Betapa kelak, malam-malam panjang dengan perbincangan dalam yang sering mengawang-ngawang tidak akan sekerap sekarang. Aku akan mengingat dan menantinya, seperti caraku menyukai aroma akrab yang menguar dari sekaleng biji kopi di dasbor mobilmu. 

Ingat, ini sama sekali bukan perpisahan. Ini kesepakatan untuk suatu hari duduk bersama lagi di kedai kopi. Untuk mengizinkan lidah berdosa demi selintas gunjingan, sekadar bercanda, atau serius bercakap. Lalu kopi kita kita akan cemburu pada bibir-bibir yang malah sibuk bertukar kisah dan bukan menyesap mereka yang mulai kehilangan kepul asapnya.

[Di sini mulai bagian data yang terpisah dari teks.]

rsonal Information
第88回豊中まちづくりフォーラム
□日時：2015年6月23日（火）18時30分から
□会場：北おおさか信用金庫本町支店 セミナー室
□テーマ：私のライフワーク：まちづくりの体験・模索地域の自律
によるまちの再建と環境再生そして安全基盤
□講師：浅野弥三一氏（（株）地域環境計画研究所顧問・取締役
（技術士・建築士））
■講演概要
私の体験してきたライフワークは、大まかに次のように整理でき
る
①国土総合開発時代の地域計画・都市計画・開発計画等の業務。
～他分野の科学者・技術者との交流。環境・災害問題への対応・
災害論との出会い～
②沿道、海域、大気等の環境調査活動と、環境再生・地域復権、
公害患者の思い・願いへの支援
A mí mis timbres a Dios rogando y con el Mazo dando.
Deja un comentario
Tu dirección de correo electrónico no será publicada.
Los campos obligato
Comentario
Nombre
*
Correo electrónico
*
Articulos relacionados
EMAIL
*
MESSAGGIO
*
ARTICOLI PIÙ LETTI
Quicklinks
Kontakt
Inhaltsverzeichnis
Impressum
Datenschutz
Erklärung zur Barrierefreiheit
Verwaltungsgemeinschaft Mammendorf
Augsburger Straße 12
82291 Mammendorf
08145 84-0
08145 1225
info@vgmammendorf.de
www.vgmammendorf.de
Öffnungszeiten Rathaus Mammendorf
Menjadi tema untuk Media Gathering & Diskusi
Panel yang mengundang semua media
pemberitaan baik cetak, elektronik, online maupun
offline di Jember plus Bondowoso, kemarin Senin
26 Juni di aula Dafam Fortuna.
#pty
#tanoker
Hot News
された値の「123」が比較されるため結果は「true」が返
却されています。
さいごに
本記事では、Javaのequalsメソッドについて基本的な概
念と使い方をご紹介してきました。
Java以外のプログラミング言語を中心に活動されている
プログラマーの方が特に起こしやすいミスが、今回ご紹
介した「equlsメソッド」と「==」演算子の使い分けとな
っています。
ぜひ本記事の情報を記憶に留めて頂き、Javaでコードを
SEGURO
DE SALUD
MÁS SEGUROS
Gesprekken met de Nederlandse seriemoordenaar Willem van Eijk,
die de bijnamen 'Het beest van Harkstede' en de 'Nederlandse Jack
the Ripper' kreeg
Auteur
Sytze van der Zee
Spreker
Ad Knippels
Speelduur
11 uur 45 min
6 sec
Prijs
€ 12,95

- semoga hanya kopi berkualitas terbaik yang dihasilkan kedai kecilmu .




**
Tulisan ini terutama didedikasikan kepada Bejenk Atmantjik, semoga berhasil dan betah di tempat baru.

Dan kepada semua teman yang pernah berkunjung. Mereka yang telah hilang selamanya: Terima kasih telah mampir. Mereka yang masih menjadikanku salah satu destinasi: Terima kasih telah setia menemani.